Anche le prestazioni di raffreddamento sono elevate. Le pompe di calore riscaldano e raffreddano. I condizionatori raffreddano solo. Per le attività di raffreddamento, le pompe di calore sono generalmente più efficienti delle unità AC standard.

L’efficienza diminuisce in condizioni di freddo estremo. Tra i 25 e i 40 gradi Fahrenheit, le pompe di calore faticano. Usano più energia per mantenere il calore. Al di sotto dei 40 gradi, un forno tradizionale spesso vince in termini di efficienza. Al di sopra dei 40 gradi la pompa di calore è il chiaro vincitore.

Ripristino del sistema

A volte un riavvio risolve tutto. Ecco come resettare correttamente una pompa di calore.

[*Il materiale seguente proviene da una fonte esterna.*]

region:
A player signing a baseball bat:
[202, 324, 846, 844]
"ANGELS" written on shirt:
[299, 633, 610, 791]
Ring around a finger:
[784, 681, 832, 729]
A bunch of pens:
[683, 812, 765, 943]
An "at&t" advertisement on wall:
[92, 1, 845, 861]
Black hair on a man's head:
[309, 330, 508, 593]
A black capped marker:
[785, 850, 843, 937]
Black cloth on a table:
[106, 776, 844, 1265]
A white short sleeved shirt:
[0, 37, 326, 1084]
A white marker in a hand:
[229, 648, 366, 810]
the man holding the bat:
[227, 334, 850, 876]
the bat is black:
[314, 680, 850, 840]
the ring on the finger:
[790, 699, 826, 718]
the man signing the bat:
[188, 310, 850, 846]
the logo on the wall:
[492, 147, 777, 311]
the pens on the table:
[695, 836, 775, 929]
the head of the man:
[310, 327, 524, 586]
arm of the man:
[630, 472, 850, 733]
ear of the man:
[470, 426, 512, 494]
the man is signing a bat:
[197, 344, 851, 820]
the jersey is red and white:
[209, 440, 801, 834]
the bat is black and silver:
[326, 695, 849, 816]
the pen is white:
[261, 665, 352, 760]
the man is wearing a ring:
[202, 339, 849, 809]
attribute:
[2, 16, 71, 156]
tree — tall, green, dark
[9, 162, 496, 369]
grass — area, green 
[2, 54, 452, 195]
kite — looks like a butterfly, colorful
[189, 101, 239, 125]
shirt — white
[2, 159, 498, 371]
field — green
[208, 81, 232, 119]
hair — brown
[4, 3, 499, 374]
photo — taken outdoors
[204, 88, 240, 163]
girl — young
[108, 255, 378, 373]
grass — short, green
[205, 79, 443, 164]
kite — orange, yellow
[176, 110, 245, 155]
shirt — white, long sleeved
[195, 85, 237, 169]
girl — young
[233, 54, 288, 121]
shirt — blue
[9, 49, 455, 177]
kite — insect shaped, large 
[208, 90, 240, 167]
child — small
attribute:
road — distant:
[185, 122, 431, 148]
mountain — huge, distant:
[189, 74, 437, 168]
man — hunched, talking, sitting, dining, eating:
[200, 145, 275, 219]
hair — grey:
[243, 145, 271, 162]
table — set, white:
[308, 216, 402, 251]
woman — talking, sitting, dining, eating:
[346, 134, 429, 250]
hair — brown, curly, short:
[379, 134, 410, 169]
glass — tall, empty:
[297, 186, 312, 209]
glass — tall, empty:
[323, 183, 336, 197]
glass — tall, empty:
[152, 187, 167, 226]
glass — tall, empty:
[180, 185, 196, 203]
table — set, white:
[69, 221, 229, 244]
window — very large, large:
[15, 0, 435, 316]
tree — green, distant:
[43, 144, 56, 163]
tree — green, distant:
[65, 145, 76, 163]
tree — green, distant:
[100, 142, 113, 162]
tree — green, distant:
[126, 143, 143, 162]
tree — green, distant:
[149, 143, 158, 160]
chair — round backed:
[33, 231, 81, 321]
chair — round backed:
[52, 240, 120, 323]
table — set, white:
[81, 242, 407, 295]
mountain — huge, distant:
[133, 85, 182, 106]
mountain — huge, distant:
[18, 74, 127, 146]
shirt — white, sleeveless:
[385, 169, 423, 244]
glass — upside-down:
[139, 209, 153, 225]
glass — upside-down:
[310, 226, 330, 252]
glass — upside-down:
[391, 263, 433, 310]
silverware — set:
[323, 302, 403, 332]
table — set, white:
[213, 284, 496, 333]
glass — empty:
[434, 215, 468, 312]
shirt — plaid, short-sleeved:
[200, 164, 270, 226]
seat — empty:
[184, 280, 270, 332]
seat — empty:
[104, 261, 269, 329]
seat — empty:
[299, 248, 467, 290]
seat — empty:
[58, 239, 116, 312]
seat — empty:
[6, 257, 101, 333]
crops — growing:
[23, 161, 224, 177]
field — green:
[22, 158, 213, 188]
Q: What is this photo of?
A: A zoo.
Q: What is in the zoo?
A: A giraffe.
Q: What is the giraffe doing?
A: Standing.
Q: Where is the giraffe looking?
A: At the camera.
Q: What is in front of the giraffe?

  • Spegnere il termostato.
  • Spegnere l’interruttore di alimentazione della pompa di calore.
  • Spegnere l’interruttore associato.
  • Attendere che il refrigerante si depositi. Questo richiede tempo.
  • Utilizzare il tempo di inattività per pulire i filtri o liberare i condotti.
  • Riaccendere l’interruttore.
  • Accendere l’interruttore della pompa.
  • Impostare il termostato.

Aspettative di vita

In media, le pompe di calore durano dai 10 ai 25 anni. I modelli di utilizzo modificano questo numero. Le abitudini di manutenzione modificano questo numero. Un’unità ben tenuta in un clima mite raggiunge la fascia alta. Un’unità trascurata in un clima rigido raggiunge la fascia bassa.